Türk Kadınına Seçme ve Seçilme Haklarının Verilmesi
Medeni Kanun ile erkeklerle eşit haklara sahip olan Türk kadınına, 3. TBMM tarafından 3 Nisan 1930'da kabul edilen bir yasa ile Belediye seçimlerine katılma hakkı tanınmıştır. 1931 yılında da Türk kadını ilk kez tıp dünyasında varlığını göstermiş ve ilk kadın cerrahımız çalışmaya başlamıştır.
4 Mayıs 1931'de ilk toplantısını yapan IV. TBMM tarafından 26 EKim 1932'de kabul edilen bir yasa ile Türk kadınına muhtar, köy ihtiyar kurulu üyeliğine seçilme ve seçme hakkı tanınmış; ertesi yıl da, 8 Ekim 1934'de kabul edilen ve 5 Aralık 1934'de yürürlüğe giren bir başka yasa ile de kadın-erkek eşitliği alanında bütün haklar, "Kadınlara Milletvekili Seçme ve Seçilme Hakkı" nın tanınmasıyla verilmiş oluyordu.

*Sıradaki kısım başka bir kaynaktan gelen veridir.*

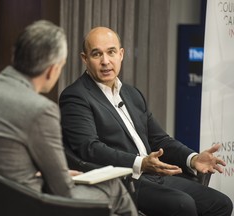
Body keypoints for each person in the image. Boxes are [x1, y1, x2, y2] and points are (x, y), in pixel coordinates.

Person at [0, 21, 138, 216]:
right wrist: (58, 176)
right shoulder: (41, 110)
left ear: (17, 54)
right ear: (52, 70)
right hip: (21, 203)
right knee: (115, 189)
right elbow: (63, 191)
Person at [59, 26, 233, 216]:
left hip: (153, 176)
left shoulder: (132, 94)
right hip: (122, 182)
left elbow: (160, 139)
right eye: (96, 54)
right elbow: (89, 148)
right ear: (85, 59)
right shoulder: (76, 96)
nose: (105, 61)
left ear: (121, 54)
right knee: (183, 205)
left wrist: (192, 158)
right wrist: (140, 163)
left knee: (221, 203)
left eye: (111, 52)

Atatürk'ün Kadın Hakları Konusundaki Görüşleri ve Gerçekleştirdikleri
Bugün, dünya aydınlarının ve Birleşmiş Milletler Teşkilatı'nın yaymaya çalıştığı kadın hakları ile ilgili görüşler, Atatürk tarafından çok önceleri dile getirilmiş ve çoğunlukla da uygulama alanına sokulmuştur.
Atatürk, Cumhuriyet'in ilanından dokuz ay önce Şubat 1923'de şöyle dedi: "Bizim sosyal toplumumuzun başarısızlığının sebebi, kadınlarımıza karşı gösterdiğimiz ilgisizlikten ileri gelmektedir. Yaşamak demek faaliyet demektir. Bundan dolayı bir sosyal toplumun, bir organı faaliyette bulunurken, diğer bir organı işlemezse, o sosyal toplum felçlidir." Böyle demekle Atatürk, çağdaş bir düşünce ile kadının toplumdaki yerini belirlemiştir.
Atatürk'ün Türk kadınına beslediği sevgi ve saygı, Kurtuluş Savaşı'ndaki gözlemleri ile iyice perçinleşmiştir. 1923 yılında Konya'da yaptığı bir konuşmada, bu hissiyatını büyük bir içtenlikle dile getirir.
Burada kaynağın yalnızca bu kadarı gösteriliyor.